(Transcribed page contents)
──────────────────────────────

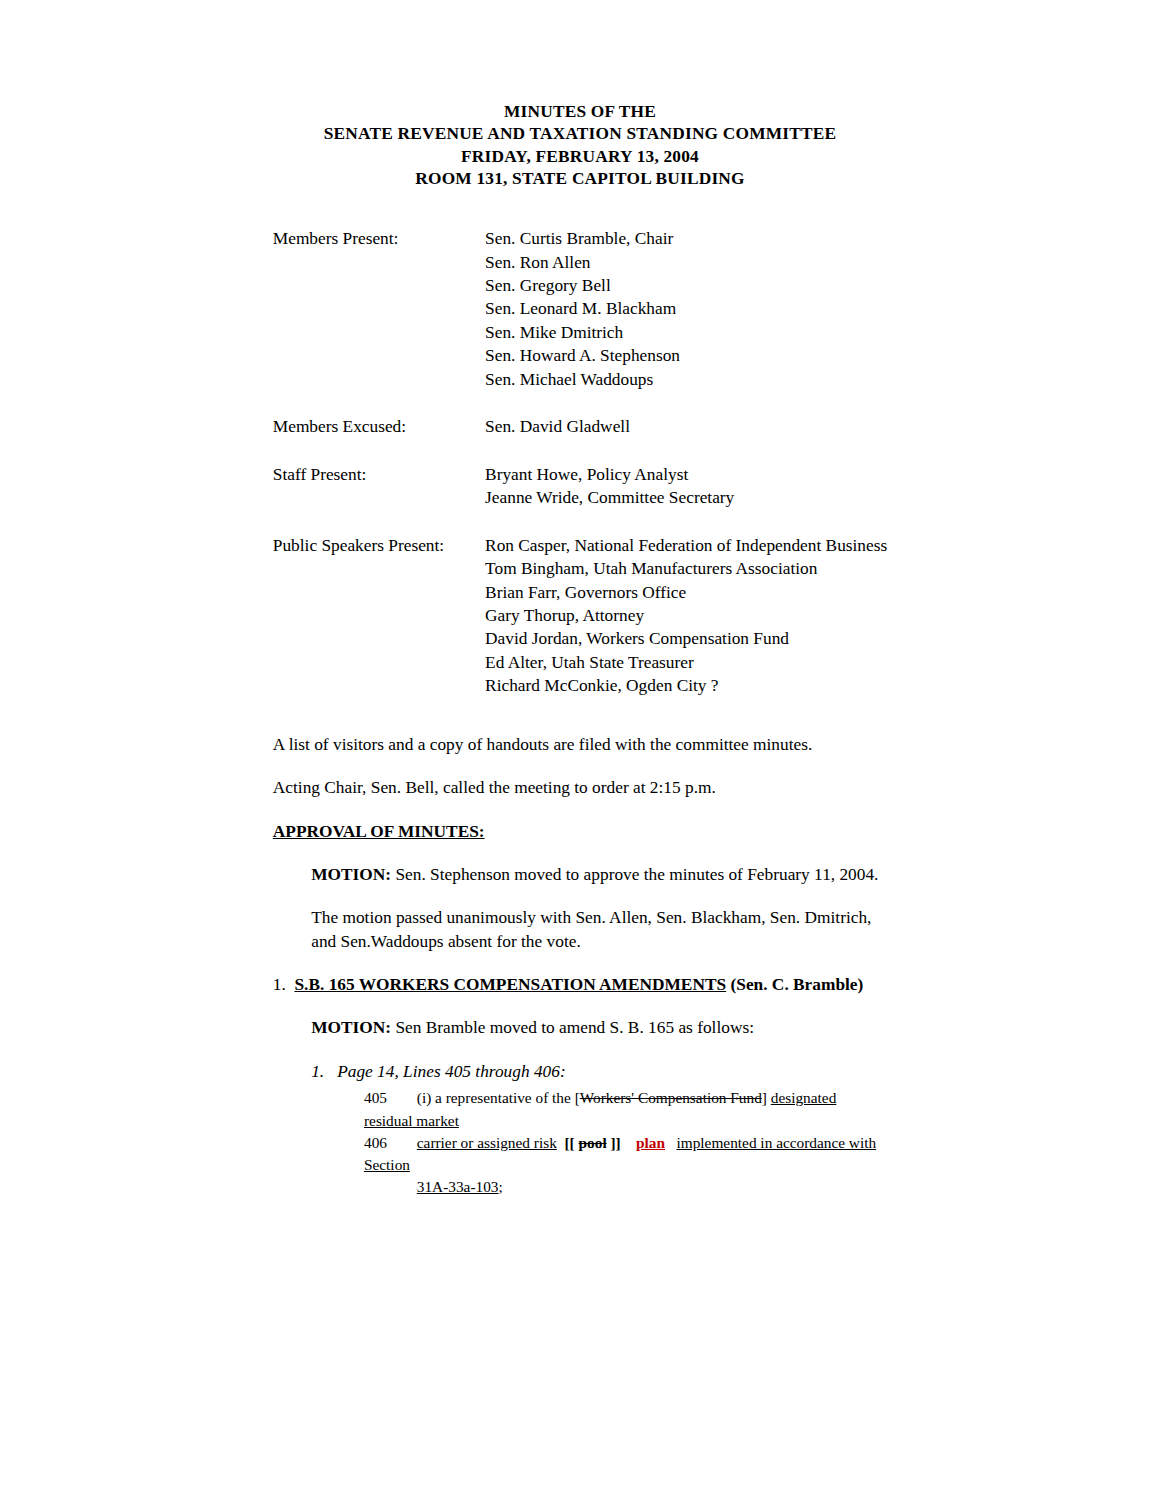MINUTES OF THE SENATE REVENUE AND TAXATION STANDING COMMITTEE FRIDAY, FEBRUARY 13, 2004 ROOM 131, STATE CAPITOL BUILDING
| Members Present: | Sen. Curtis Bramble, Chair Sen. Ron Allen Sen. Gregory Bell Sen. Leonard M. Blackham Sen. Mike Dmitrich Sen. Howard A. Stephenson Sen. Michael Waddoups |
| Members Excused: | Sen. David Gladwell |
| Staff Present: | Bryant Howe, Policy Analyst Jeanne Wride, Committee Secretary |
| Public Speakers Present: | Ron Casper, National Federation of Independent Business Tom Bingham, Utah Manufacturers Association Brian Farr, Governors Office Gary Thorup, Attorney David Jordan, Workers Compensation Fund Ed Alter, Utah State Treasurer Richard McConkie, Ogden City ? |
A list of visitors and a copy of handouts are filed with the committee minutes.
Acting Chair, Sen. Bell, called the meeting to order at 2:15 p.m.
APPROVAL OF MINUTES:
MOTION: Sen. Stephenson moved to approve the minutes of February 11, 2004.
The motion passed unanimously with Sen. Allen, Sen. Blackham, Sen. Dmitrich, and Sen.Waddoups absent for the vote.
1. S.B. 165 WORKERS COMPENSATION AMENDMENTS (Sen. C. Bramble)
MOTION: Sen Bramble moved to amend S. B. 165 as follows:
1. Page 14, Lines 405 through 406:
405(i) a representative of the [Workers' Compensation Fund] designated residual market 406 carrier or assigned risk [[ pool ]] plan implemented in accordance with Section 31A-33a-103;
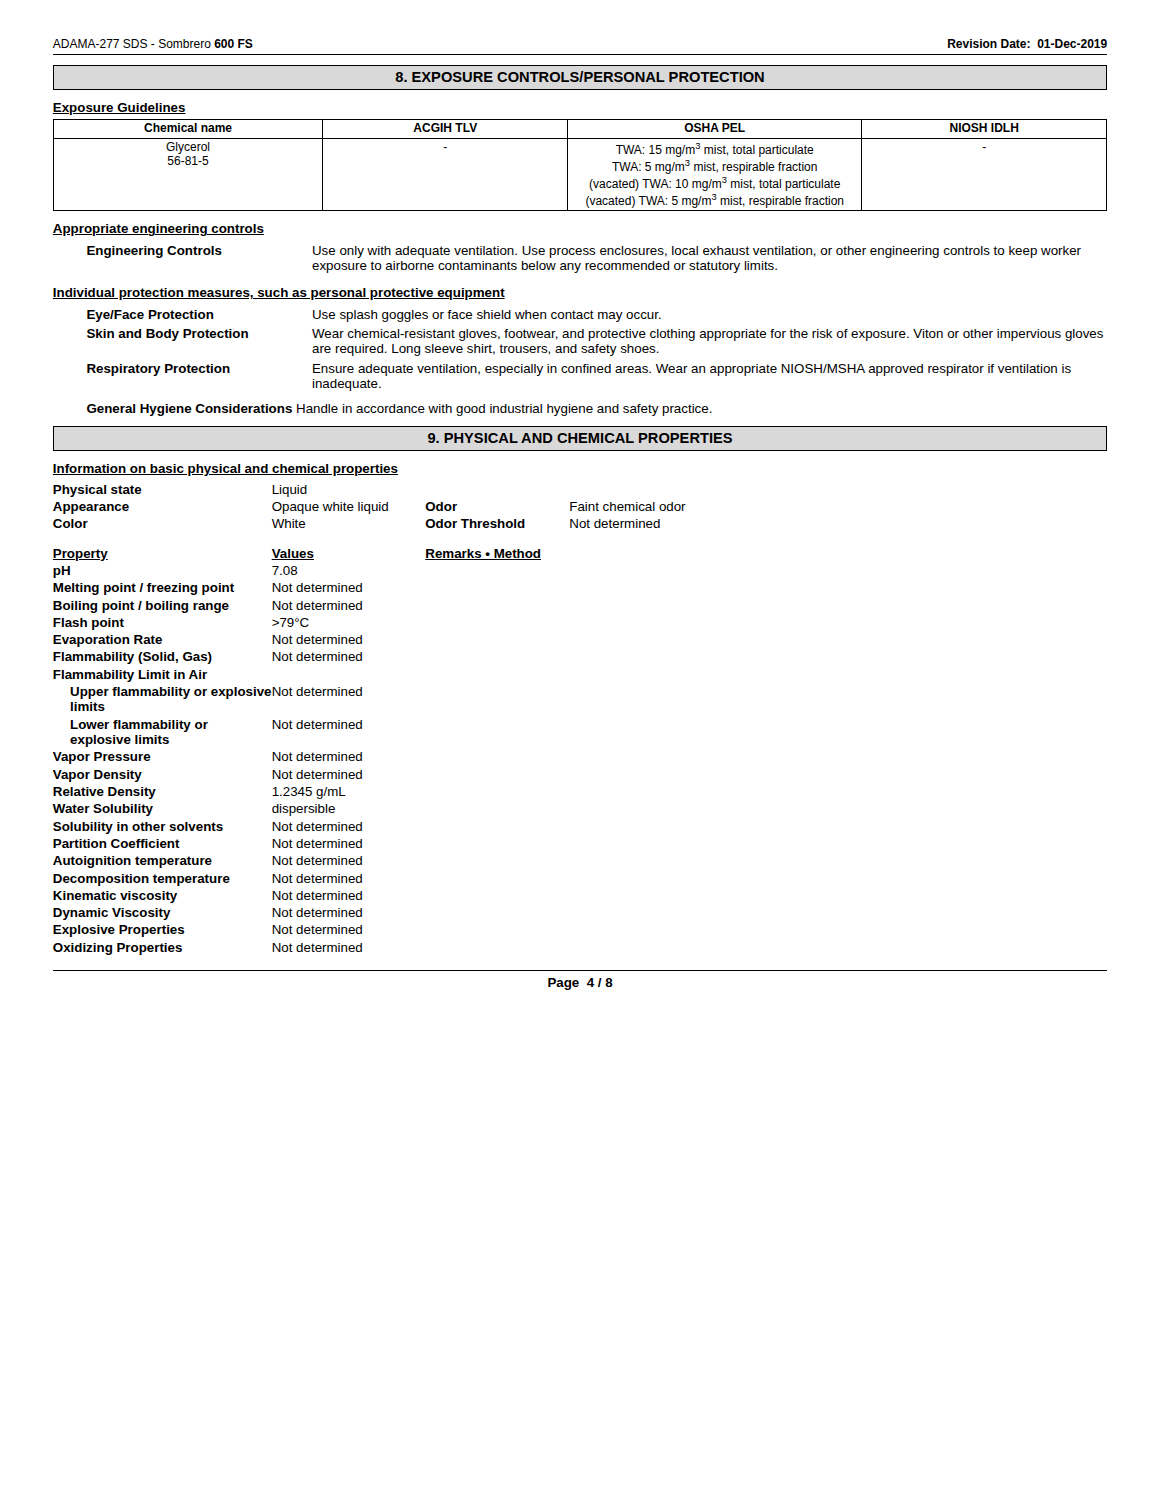ADAMA-277 SDS - Sombrero 600 FS
Revision Date: 01-Dec-2019
8. EXPOSURE CONTROLS/PERSONAL PROTECTION
Exposure Guidelines
| Chemical name | ACGIH TLV | OSHA PEL | NIOSH IDLH |
| --- | --- | --- | --- |
| Glycerol 56-81-5 | - | TWA: 15 mg/m 3 mist, total particulate TWA: 5 mg/m 3 mist, respirable fraction (vacated) TWA: 10 mg/m 3 mist, total particulate (vacated) TWA: 5 mg/m 3 mist, respirable fraction | - |
Appropriate engineering controls
| Engineering Controls | Use only with adequate ventilation. Use process enclosures, local exhaust ventilation, or other engineering controls to keep worker exposure to airborne contaminants below any recommended or statutory limits. |
Individual protection measures, such as personal protective equipment
| Eye/Face Protection | Use splash goggles or face shield when contact may occur. |
| Skin and Body Protection | Wear chemical-resistant gloves, footwear, and protective clothing appropriate for the risk of exposure. Viton or other impervious gloves are required. Long sleeve shirt, trousers, and safety shoes. |
| Respiratory Protection | Ensure adequate ventilation, especially in confined areas. Wear an appropriate NIOSH/MSHA approved respirator if ventilation is inadequate. |
General Hygiene Considerations Handle in accordance with good industrial hygiene and safety practice.
9. PHYSICAL AND CHEMICAL PROPERTIES
Information on basic physical and chemical properties
| Physical state | Liquid | | |
| Appearance | Opaque white liquid | Odor | Faint chemical odor |
| Color | White | Odor Threshold | Not determined |
| Property | Values | Remarks • Method |
| pH | 7.08 | |
| Melting point / freezing point | Not determined | |
| Boiling point / boiling range | Not determined | |
| Flash point | >79°C | |
| Evaporation Rate | Not determined | |
| Flammability (Solid, Gas) | Not determined | |
| Flammability Limit in Air | | |
| Upper flammability or explosive limits | Not determined | |
| Lower flammability or explosive limits | Not determined | |
| Vapor Pressure | Not determined | |
| Vapor Density | Not determined | |
| Relative Density | 1.2345 g/mL | |
| Water Solubility | dispersible | |
| Solubility in other solvents | Not determined | |
| Partition Coefficient | Not determined | |
| Autoignition temperature | Not determined | |
| Decomposition temperature | Not determined | |
| Kinematic viscosity | Not determined | |
| Dynamic Viscosity | Not determined | |
| Explosive Properties | Not determined | |
| Oxidizing Properties | Not determined | |
Page 4 / 8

──────────────────────────────

> **What to work on**
Each of the lines from the one that contains "Density | Not determined | |" through the last line of the data needs to be repeated exactly, with no others.

> **Result**
| Vapor Density | Not determined | |
| Relative Density | 1.2345 g/mL | |
| Water Solubility | dispersible | |
| Solubility in other solvents | Not determined | |
| Partition Coefficient | Not determined | |
| Autoignition temperature | Not determined | |
| Decomposition temperature | Not determined | |
| Kinematic viscosity | Not determined | |
| Dynamic Viscosity | Not determined | |
| Explosive Properties | Not determined | |
| Oxidizing Properties | Not determined | |
Page 4 / 8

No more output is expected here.